> **Instructions to follow**
Rewrite the material below with every "categories" changed to "groups" and all other text kept identical. Leave out the pictures.

++++ Data records

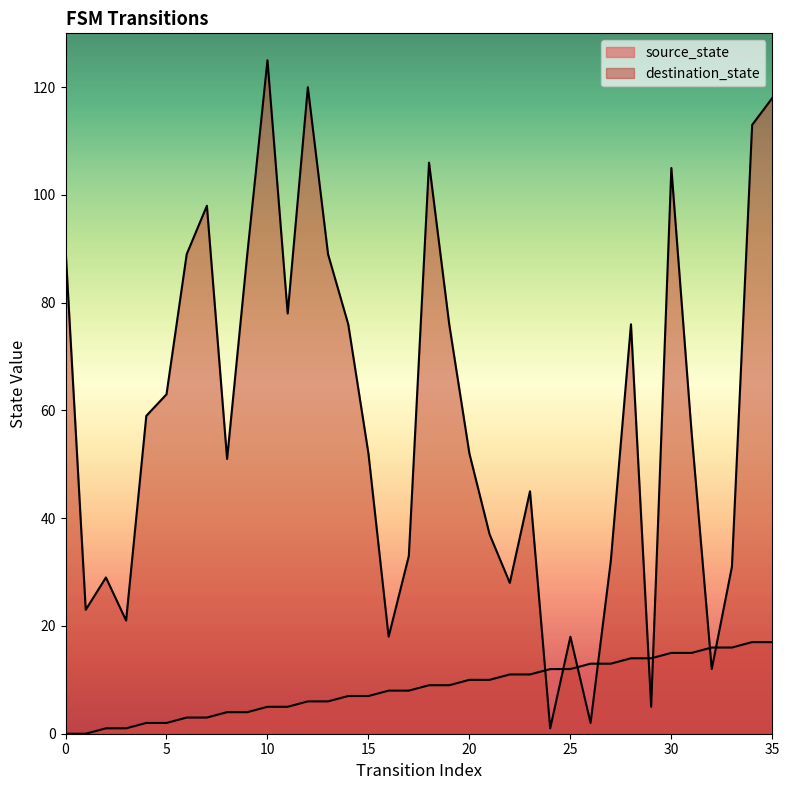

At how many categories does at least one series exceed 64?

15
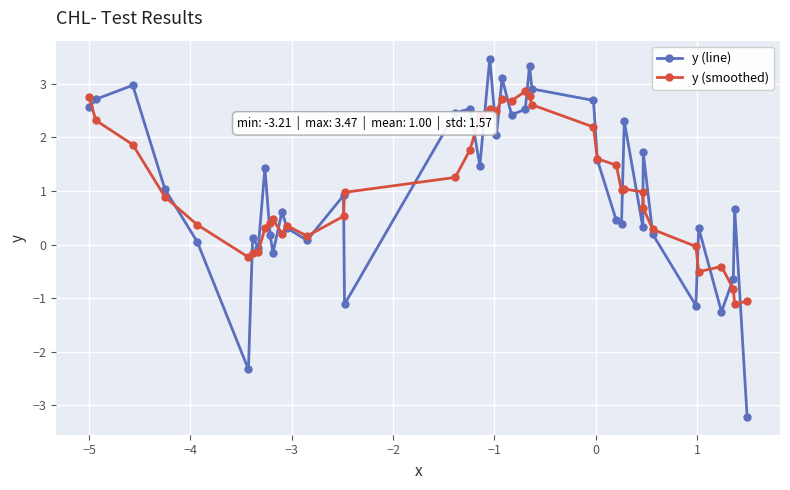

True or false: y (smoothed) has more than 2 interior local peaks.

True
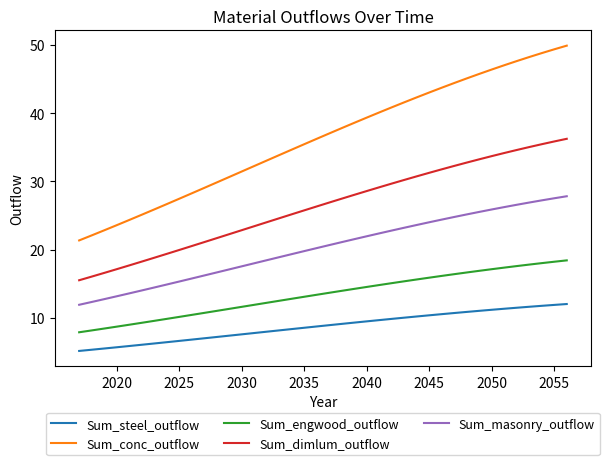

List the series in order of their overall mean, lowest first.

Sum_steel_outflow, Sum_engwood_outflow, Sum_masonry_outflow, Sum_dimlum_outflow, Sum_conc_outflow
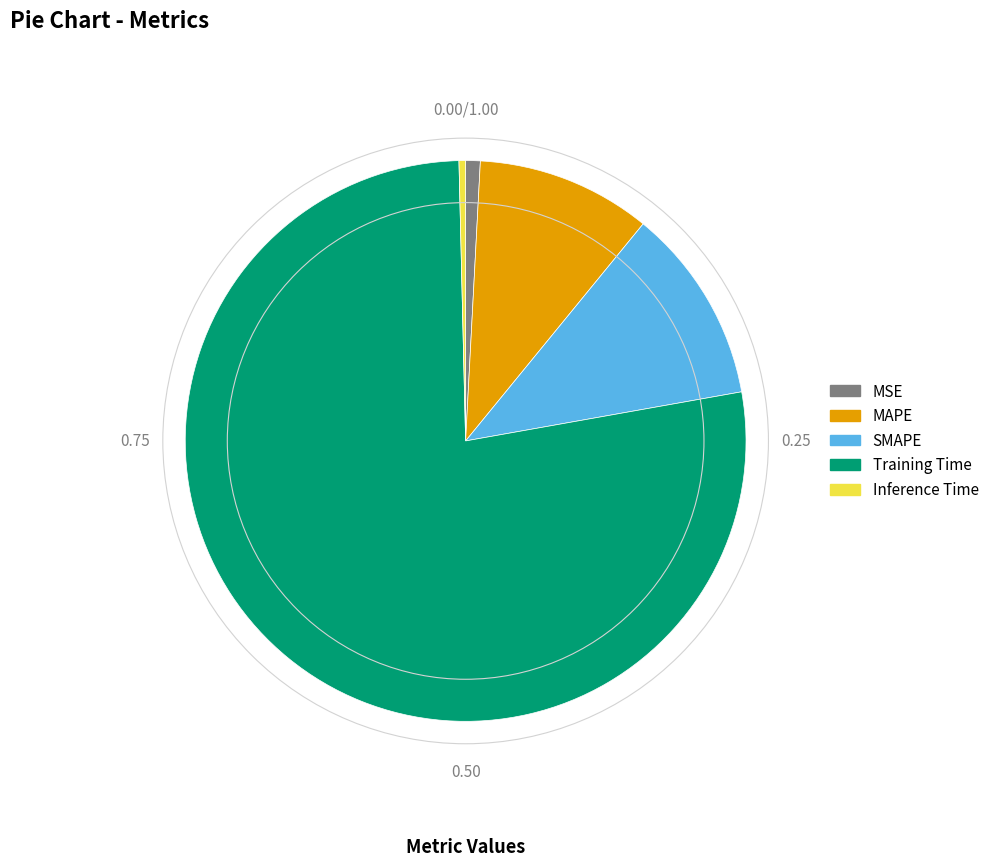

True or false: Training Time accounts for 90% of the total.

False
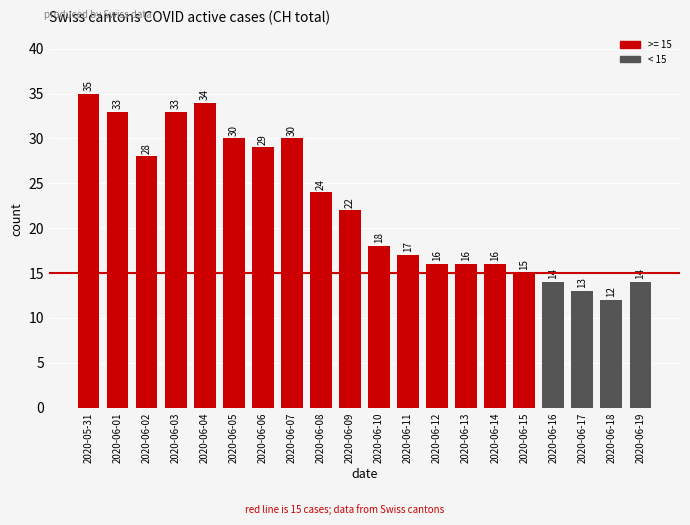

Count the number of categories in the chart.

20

++++++++

> **Completed exercise**
At how many groups does at least one series exceed 64?

15

True or false: y (smoothed) has more than 2 interior local peaks.

True

List the series in order of their overall mean, lowest first.

Sum_steel_outflow, Sum_engwood_outflow, Sum_masonry_outflow, Sum_dimlum_outflow, Sum_conc_outflow

True or false: Training Time accounts for 90% of the total.

False

Count the number of groups in the chart.

20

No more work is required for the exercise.